“These cases hold accountable those medical professionals and others who have exploited health care benefit programs and patients for personal gain.”
From Staff Reports, Great Falls Tribune
Two Montana nurse practitioners are accused of participating in a scheme to defraud Medicare of almost $10 million and are part of a nationwide sweep that includes hundreds of defendants and billions of dollars, officials said Wednesday.
Mark Allen Hill, 54, of Edenburg, N.D., and whose address of record for participation in the Medicare program was Cut Bank, and Janae Nichole Harper, 33, of Kalispell and formerly of Billings, were charged with conspiracy to commit health care fraud, officials said.
Each defendant is accused of receiving money to sign unnecessary brace orders, often without ever talking to the Medicare beneficiary to determine whether the braces were medically necessary, the Montana U.S. Attorney’s office said.
The indictment alleges Hill signed fraudulent medical orders for braces resulting in more than $10 million in claims to Medicare, of which the government paid more than $5 million. The indictment charging Harper alleges she signed fraudulent medical orders for braces resulting in more than $8 million in claims to Medicare, of which the government paid more than $4 million, officials said in a news release.
Hill and Harper face a maximum 10 years in prison and a $250,000 fine.
Arraignments for both are set for Oct. 27 in Great Falls before U.S. Magistrate Judge John T. Johnston. The cases are being prosecuted by Assistant U.S. Attorney Michael A. Kakuk and Robyn N. Pullio, trial attorney.
U.S. Attorney’s Office for Montana and the U.S. Department of Justice on Wednesday announced “historic national health care fraud and opioid enforcement actions” that involved 345 charged defendants across 51 federal districts.
This includes more than 100 doctors, nurses and other licensed medical professionals, Acting Assistant Attorney General Brian C. Rabbitt said.

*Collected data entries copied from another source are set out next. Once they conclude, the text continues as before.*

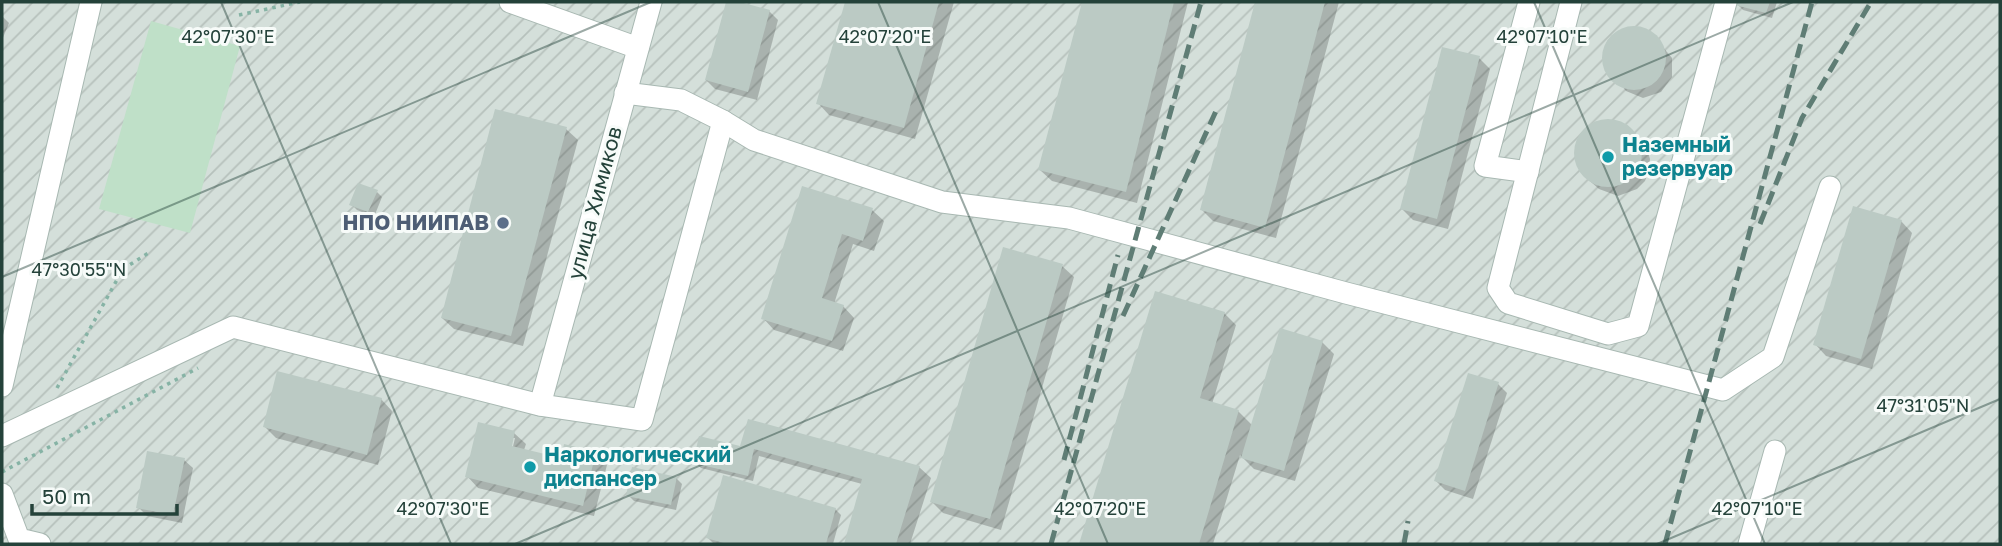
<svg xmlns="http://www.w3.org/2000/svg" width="2002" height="546" viewBox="0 0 2002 546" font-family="'Golos Text',sans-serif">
<defs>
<pattern id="industrial-furrows" width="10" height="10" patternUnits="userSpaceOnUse" patternTransform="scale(1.75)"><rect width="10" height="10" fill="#d4dfda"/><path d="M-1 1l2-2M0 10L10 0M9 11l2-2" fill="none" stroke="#b6c1bc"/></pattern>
</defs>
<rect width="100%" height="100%" fill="#e6efeb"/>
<rect fill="url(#industrial-furrows)" x="2" y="2" width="1998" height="542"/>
<path fill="#bfe0c8" d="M151 21 240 46 190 233 99 209Z"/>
<g fill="#0003" fill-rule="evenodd">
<path d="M728 2 769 11 778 20 757 100 715 89 706 80Z"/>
<path d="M846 2H954L915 139 829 115 818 103Z"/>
<path d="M1083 2H1188L1137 203 1052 181 1040 170Z"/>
<path d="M1257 2H1339L1276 238 1213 221 1202 210Z"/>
<path d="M1737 2H1777L1772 18 1743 10 1737 4Z"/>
<path d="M2 16 9 23 2 40Z"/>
<path d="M1631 28 1651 33 1672 58V77L1661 92 1643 98 1626 91 1605 66 1606 45 1621 31Z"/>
<path d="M1479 58 1490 69 1448 229 1413 220 1402 209Z"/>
<path d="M1611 121 1621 124 1631 130 1647 149 1650 159 1649 171 1645 181 1637 189 1618 196 1599 189 1591 182 1582 172 1576 153 1582 134 1600 122Z"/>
<path d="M566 129 578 140 523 346 454 329 442 318Z"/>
<path d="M803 189 872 210 884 221 874 251 853 244 834 304 843 306 854 318 843 351 774 330 763 318Z"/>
<path d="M377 192 382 197 374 217 357 210 351 204Z"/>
<path d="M1901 221 1912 233 1872 369 1826 356 1815 344Z"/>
<path d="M1062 266 1074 277 1001 530 943 513 932 502Z"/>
<path d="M1156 293 1224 313 1236 325 1212 404 1238 411 1252 425 1322 342 1334 354 1295 481 1254 469 1240 455 1213 544H1081Z"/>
<path d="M1498 384 1507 393 1473 499 1445 490 1436 481Z"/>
<path d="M381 399 392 411 378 465 276 438 265 427Z"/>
<path d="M514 433 526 444 524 450 563 460 596 454 607 465 594 516 478 488 467 476ZM512 438H515L511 455Z"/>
<path d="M742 445 919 467 931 478 910 544H845L862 484 759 456 753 481 701 468 695 462 746 449Z"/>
<path d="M184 460 193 468 182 523 147 516 138 507Z"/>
<path d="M676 478 682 484 676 510 634 501 628 495Z"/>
<path d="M835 509 841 515 833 544H714L708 538Z"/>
</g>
<g fill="#bbcac4">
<path d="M726 2H740L770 10 748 92 705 80Z"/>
<path d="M845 2H939L904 128 816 104Z"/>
<path d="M1082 2H1174L1126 192 1038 170Z"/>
<path d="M1255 2H1325L1265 228 1200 210Z"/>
<path d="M1736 2H1770L1766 13 1735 5Z"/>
<circle cx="1634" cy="58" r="32"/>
<path d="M1442 47 1480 56 1437 219 1400 209Z"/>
<path d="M495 109 567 127 511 336 441 318Z"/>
<circle cx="1608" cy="153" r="34"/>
<path d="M358 183 378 190 368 212 349 205Z"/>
<path d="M802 186 873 208 863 241 842 234 822 298 844 305 832 341 761 319Z"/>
<path d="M1853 206 1902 220 1861 359 1813 345Z"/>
<path d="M1003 247 1063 264 990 519 930 502Z"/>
<path d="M1155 291 1225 312 1200 398 1239 410 1199 544H1079Z"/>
<path d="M1280 328 1323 341 1284 471 1241 458Z"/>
<path d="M277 371 382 398 367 455 263 427Z"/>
<path d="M1468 373 1499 382 1465 491 1434 481Z"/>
<path d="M748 419 920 466 896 544H844L862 479 754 449 748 476 693 463 699 436 740 446Z"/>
<path d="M478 422 515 431 512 446 561 458 564 444 596 452 583 506 465 477Z"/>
<path d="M147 451 185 458 173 515 136 508Z"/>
<path d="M632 467 677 477 671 505 626 496Z"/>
<path d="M723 475 836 508 826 544H727L706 538Z"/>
</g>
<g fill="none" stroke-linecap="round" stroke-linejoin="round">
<defs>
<g id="minor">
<path d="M510 2 638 48"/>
<path d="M1571 2 1498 288 1508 303 1608 334 1638 326 1726 2"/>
<path d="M723 121 754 140 942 202 1069 218 1346 293 1723 390 1773 357 1830 187"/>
<path d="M1528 172 1485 166 1529 2"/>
<path d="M2 386 91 2"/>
<path d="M540 405 651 2"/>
<path d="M2 436 233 327 540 405 642 420 723 121 681 100 625 93"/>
<path d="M2 494 19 539 40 544"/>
<path d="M1749 544 1775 451"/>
</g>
</defs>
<use href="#minor" stroke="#a8b8b2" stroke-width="23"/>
<g stroke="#86b3a5" stroke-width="3.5" stroke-dasharray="3.5 5" stroke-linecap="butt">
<path d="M239 15 300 2"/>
<path d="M57 388 123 269 150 252"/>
<path d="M2 472 198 368"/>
</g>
<use href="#minor" stroke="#fff" stroke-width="21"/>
<g stroke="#5f7d75" stroke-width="5" stroke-dasharray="14 7" stroke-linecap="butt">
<path d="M1760 224 1802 118 1871 2"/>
<path d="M1123 316 1216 111"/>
<path d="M1064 460 1118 255"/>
<path d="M1051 544 1201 2"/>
<path d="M1404 544 1408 521"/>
<path d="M1665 544 1812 2"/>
</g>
</g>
<path fill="none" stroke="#24423a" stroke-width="2" stroke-opacity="0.45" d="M221 2 451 544M878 2 1108 544M1534 2 1765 544M2 277 651 2M515 544 1793 2M1657 544 2000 399"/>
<g fill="#0f9aa8" stroke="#f7fbf9" stroke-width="2.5">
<circle cx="1608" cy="157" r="7"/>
<circle cx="530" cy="467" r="7"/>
</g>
<circle fill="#5c6f8a" stroke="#f7fbf9" stroke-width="2.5" cx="503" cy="223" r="7"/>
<g text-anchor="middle" stroke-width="6" stroke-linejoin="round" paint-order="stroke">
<g font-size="21" font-weight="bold" fill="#0d838f" stroke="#f7fbf9" text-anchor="start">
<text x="1622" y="152">Наземный<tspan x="1622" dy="24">резервуар</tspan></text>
<text x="544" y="462">Наркологический<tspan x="544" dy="24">диспансер</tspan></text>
</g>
<g font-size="21" fill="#24423a" stroke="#f7fbf9">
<text transform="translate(595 203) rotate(-75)" y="7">улица Химиков</text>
</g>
<g font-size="21" font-weight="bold" fill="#4e5e75" stroke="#f7fbf9" text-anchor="end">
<text x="489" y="230">НПО НИИПАВ</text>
</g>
</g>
<g font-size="18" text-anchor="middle" fill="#24423a" stroke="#f7fbf9" stroke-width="6" stroke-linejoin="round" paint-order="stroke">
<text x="228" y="43">42°07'30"E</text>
<text x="885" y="43">42°07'20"E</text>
<text x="1542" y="43">42°07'10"E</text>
<text x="79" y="276">47°30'55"N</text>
<text x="1923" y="412">47°31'05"N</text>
<text x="443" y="515">42°07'30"E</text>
<text x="1100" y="515">42°07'20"E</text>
<text x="1757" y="515">42°07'10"E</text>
</g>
<rect width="2002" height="546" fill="none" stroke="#24423a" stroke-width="7"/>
<path d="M32 504v10h145v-10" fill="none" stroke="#24423a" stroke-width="3.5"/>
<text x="42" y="504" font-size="21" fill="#24423a" stroke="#f7fbf9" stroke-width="5" paint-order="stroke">50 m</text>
</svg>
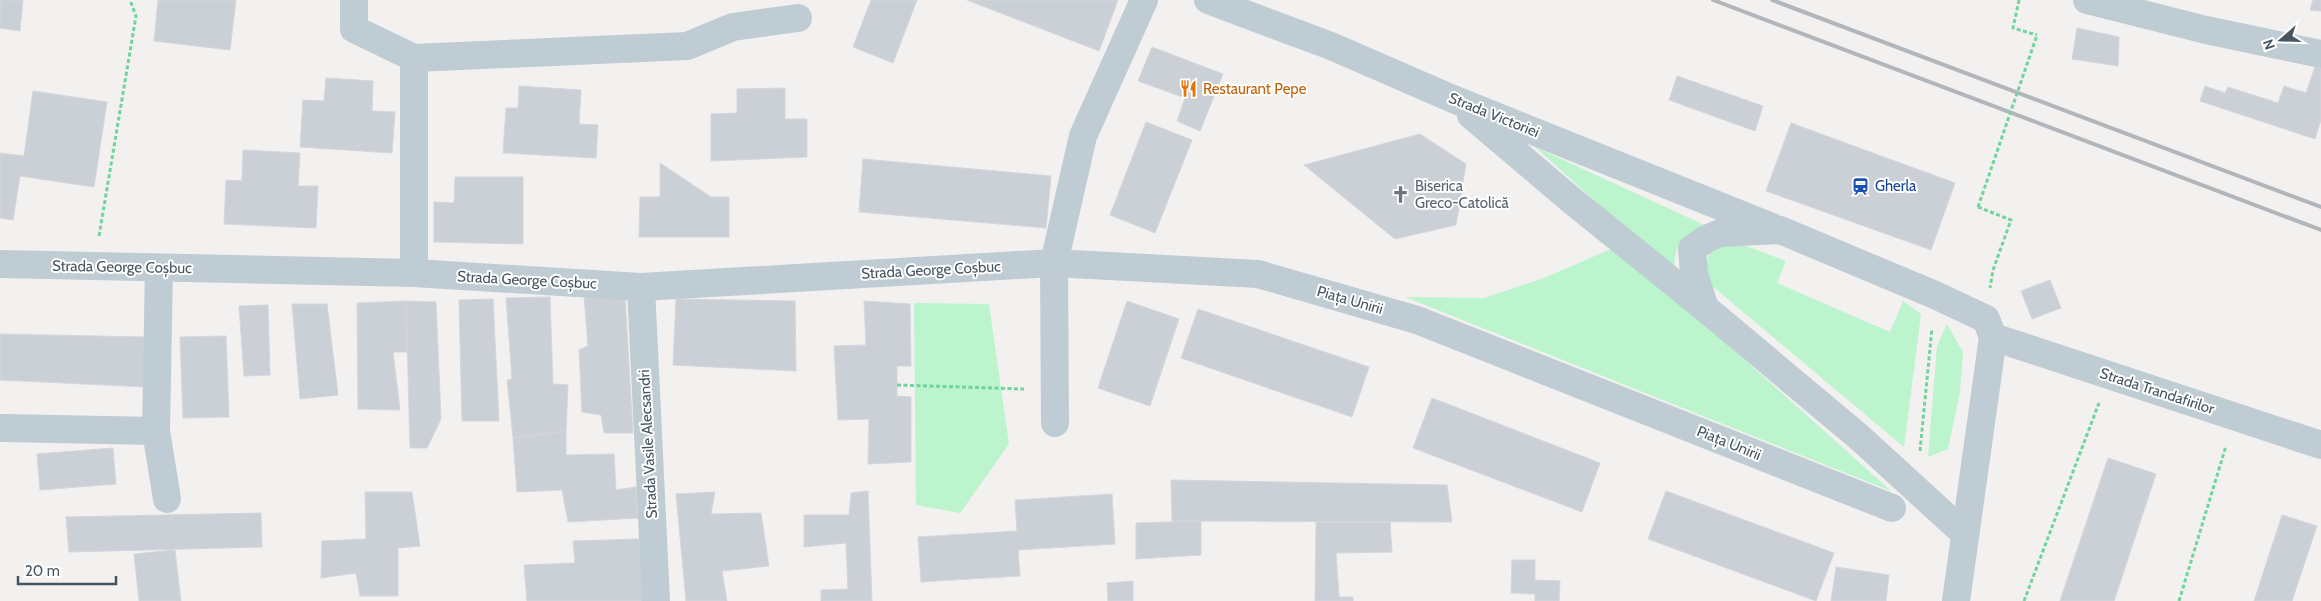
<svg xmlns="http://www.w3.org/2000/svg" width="2321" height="601" viewBox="0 0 2321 601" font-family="Cabin,sans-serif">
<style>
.green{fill:#bbf4cd}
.building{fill:#cbd0d6;stroke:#d3d7dc}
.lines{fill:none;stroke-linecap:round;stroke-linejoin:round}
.path{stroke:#6fd59c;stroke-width:3;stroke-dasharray:4 2.5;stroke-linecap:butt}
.minor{stroke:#bfccd3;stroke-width:28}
.rail{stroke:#b1b6bb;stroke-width:4}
.path-bridge{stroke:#6fd59c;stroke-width:3;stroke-dasharray:4 2.5;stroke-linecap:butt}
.labels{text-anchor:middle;stroke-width:4;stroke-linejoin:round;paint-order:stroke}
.food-label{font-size:15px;fill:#c56008;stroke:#fff;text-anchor:start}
.street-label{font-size:15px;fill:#465560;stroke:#fff}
.worship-label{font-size:15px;fill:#5b616d;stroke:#fff;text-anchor:start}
.transit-label{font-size:15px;fill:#164399;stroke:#fff;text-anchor:start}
</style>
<rect width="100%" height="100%" fill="#f3f0f0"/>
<g class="green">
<path d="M1535 147 1711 228C1680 234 1675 242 1674 272Z"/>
<polygon points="1728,239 1786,261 1777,283 1890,332 1903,301 1921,314 1904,447 1712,286 1705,268 1711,248"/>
<polygon points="1618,246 1891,491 1405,297 1484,298 1544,278"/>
<polygon points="914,303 989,304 1009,444 960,513 916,505"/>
<polygon points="1947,324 1963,352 1960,392 1948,449 1928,457 1937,346"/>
</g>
<g class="building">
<polygon points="0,0 23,0 20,31 0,28"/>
<polygon points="158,0 236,0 230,50 154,41"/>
<polygon points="871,0 917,0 893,63 853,47"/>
<polygon points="967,0 1118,0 1099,51"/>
<polygon points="2313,0 2321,0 2321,11 2310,10"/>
<polygon points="2077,28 2119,37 2118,66 2072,59"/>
<polygon points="1152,47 1223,74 1200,131 1177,121 1185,98 1138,81"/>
<polygon points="2316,64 2321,66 2321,120 2315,139 2200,101 2205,86 2225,93 2228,87 2278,103 2284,86 2306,93"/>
<polygon points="1677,76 1763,106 1755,131 1669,100"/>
<polygon points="326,78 373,81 372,111 395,112 392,153 300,147 303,100 324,101"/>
<polygon points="519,86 581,90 579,124 598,125 596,158 503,153 506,108 518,108"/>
<polygon points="785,88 785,119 807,119 807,157 711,161 711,114 737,113 737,89"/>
<polygon points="33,91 107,102 94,187 20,176 13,220 0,218 0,153 24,156"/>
<polygon points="1146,122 1192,140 1155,233 1110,215"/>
<polygon points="1791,123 1955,183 1931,250 1766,191"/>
<polygon points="1420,134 1466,164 1456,225 1395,239 1304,165"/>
<polygon points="243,150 300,153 298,186 318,186 316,228 224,224 226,180 242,181"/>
<polygon points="863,159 1051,176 1046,228 859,212"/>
<polygon points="660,163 711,197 729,197 729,237 639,237 640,197 660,197"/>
<polygon points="455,177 523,177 523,244 434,242 434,202 454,203"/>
<polygon points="2050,280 2061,308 2032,319 2021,291"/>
<polygon points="584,296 625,297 633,433 604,433 601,415 582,412 579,350 588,346"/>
<polygon points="550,297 553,384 568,385 566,431 513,438 507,380 512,379 506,298"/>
<polygon points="493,299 499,421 462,421 459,300"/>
<polygon points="676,299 795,301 796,371 673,365"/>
<polygon points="406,301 408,352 393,352 400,410 358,409 357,303"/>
<polygon points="406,301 436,302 441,419 427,448 410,448"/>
<polygon points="864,301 910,304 911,366 897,366 897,396 911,397 911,462 868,464 869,419 838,420 834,346 866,345"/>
<polygon points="1127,301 1179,319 1150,406 1098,388"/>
<polygon points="292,304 327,304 338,395 300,399"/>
<polygon points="268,305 270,375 244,376 239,306"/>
<polygon points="1198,309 1369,367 1352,417 1181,358"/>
<polygon points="0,334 147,337 146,387 0,380"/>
<polygon points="226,336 229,417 183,418 180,337"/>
<polygon points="1432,398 1600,463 1582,512 1413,448"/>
<polygon points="566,431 566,455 614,454 616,490 636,487 638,518 568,522 562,490 517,492 513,438"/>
<polygon points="113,448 116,484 40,490 37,454"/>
<polygon points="2108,458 2156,474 2114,601 2060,601"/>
<polygon points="1171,480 1447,485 1452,522 1172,521"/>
<polygon points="868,491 872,601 821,601 821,590 848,589 846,543 804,547 804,515 849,515 851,493"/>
<polygon points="1666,491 1834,553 1816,601 1648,539"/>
<polygon points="365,492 412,492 420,546 398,548 398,596 360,596 356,573 321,578 322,541 366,539"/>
<polygon points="715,492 711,514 761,513 769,566 722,571 727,601 686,601 676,494"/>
<polygon points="1112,494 1115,544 1018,550 1020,576 921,582 918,537 1017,531 1015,500"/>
<polygon points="261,513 262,547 69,552 66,517"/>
<polygon points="2282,515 2317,526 2292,601 2254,601"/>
<polygon points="1201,521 1201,555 1136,559 1136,523"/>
<polygon points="1316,522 1390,522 1392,552 1336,553 1339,597 1353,597 1353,601 1315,601"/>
<polygon points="639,539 643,601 527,601 524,565 575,563 573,541"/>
<polygon points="175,550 181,601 139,601 134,554"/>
<polygon points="1512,560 1535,560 1535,580 1560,581 1559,601 1535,601 1535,594 1511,593"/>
<polygon points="1836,567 1889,575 1886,601 1831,601"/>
<polygon points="1133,581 1133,601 1108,601 1107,583"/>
</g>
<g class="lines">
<g class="path">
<polyline points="2019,0 2013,28 2037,35"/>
<polyline points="1978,207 2011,220 1993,270 1990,288"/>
<polyline points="99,236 136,16 130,0"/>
<polyline points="897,385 1024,389"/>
<polyline points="1920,451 1932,328"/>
<polyline points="2024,601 2099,403"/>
<polyline points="2179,601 2226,446"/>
</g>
<g class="minor">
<polyline points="354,0 354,29 414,58 414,273"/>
<polyline points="1208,0 1331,46 1453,99 1772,227"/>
<polyline points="2087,0 2206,30 2321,54"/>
<polyline points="414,58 687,46 733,27 798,18"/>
<polyline points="1471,115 1570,199 1705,308"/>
<polyline points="0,264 414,273 641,287 1054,263 1258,274 1417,320 1892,508"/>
<polyline points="159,268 156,431 167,499"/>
<polyline points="641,287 656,601"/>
<polyline points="1993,337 2321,445"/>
<polyline points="1055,423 1054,263 1083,136 1144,0"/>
<polyline points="3,428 156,431"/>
<polyline points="1956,601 1993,337 1986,319 1935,295 1780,230 1720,233 1706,239 1692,249 1694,274 1705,308 1859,437 1965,534"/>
</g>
<g class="rail">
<polyline points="1713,0 2321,230"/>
<polyline points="1772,0 2321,207"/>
</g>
<polyline class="path-bridge" points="1978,207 2037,35"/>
</g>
<defs>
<symbol id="restaurant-bare" viewBox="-9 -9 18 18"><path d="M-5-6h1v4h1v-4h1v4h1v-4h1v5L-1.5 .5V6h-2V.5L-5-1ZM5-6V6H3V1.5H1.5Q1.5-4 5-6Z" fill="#e8710a" stroke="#fff" stroke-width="2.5" paint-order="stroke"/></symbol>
<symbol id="station-bare" viewBox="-9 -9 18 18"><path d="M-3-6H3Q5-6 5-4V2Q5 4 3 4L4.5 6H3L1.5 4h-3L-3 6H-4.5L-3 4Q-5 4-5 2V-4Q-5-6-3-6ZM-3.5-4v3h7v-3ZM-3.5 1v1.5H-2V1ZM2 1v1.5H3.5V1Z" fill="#1a4fb4" stroke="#fff" stroke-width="2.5" paint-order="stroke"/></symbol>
<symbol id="church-bare" viewBox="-9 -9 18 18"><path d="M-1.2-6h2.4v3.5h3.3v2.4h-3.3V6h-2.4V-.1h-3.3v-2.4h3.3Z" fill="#6b7280" stroke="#fff" stroke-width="2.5" paint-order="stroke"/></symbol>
</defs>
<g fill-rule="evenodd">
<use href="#restaurant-bare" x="1176" y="76" width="25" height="25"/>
<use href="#station-bare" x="1848" y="174" width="25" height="25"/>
<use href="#church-bare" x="1388" y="182" width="25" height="25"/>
</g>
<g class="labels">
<g class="food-label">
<text x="1203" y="94">Restaurant Pepe</text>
</g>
<g class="street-label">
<text transform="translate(1494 115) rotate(22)" y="5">Strada Victoriei</text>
<text transform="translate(122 267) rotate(1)" y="5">Strada George Coșbuc</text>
<text transform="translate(931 270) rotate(-3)" y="5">Strada George Coșbuc</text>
<text transform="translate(527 280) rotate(3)" y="5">Strada George Coșbuc</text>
<text transform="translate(1350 300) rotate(16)" y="5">Piața Unirii</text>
<text transform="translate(2157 391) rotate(18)" y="5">Strada Trandafirilor</text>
<text transform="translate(1729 443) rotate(22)" y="5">Piața Unirii</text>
<text transform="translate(648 444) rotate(-93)" y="5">Strada Vasile Alecsandri</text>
</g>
<g class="worship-label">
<text x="1415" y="191">Biserica<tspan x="1415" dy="17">Greco-Catolică</tspan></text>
</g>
<g class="transit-label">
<text x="1875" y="191">Gherla</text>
</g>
</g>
<g transform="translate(2281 40) rotate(250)" stroke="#ffffff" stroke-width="4" paint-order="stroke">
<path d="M0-4L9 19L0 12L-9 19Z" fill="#465560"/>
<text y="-8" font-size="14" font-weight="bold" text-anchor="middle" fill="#465560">N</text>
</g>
<path d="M18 576v8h98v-8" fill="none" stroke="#465560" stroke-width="2.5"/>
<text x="25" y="576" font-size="15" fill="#465560" stroke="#ffffff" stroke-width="4" paint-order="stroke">20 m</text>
</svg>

These defendants have been charged with submitting more than $6 billion in false and fraudulent claims to federal health care programs and private insurers, including more than $4.5 billion connected to telemedicine, more than $845 million connected to substance abuse treatment facilities, or “sober homes,” and more than $806 million connected to other health care fraud and illegal opioid distribution schemes across the country, officials said.
“This nationwide enforcement operation is historic in both its size and scope, alleging billions of dollars in health care fraud across the country,” Rabbitt said. “These cases hold accountable those medical professionals and others who have exploited health care benefit programs and patients for personal gain.”
The largest amount of alleged fraud loss charged in connection with the cases – $4.5 billion in allegedly false and fraudulent claims submitted by more than 86 criminal defendants in 19 judicial districts – relates to schemes involving telemedicine: the use of telecommunications to provide health care services remotely.
According to court documents, certain defendant telemedicine executives allegedly paid doctors and nurse practitioners to order unnecessary durable medical equipment, genetic and other diagnostic testing, and pain medications, either without any patient interaction or with only a brief telephonic conversation with patients they had never met or seen.
Durable medical equipment companies, genetic testing laboratories, and pharmacies then purchased those orders in exchange for illegal kickbacks and bribes and submitted false and fraudulent claims to Medicare and other government insurers.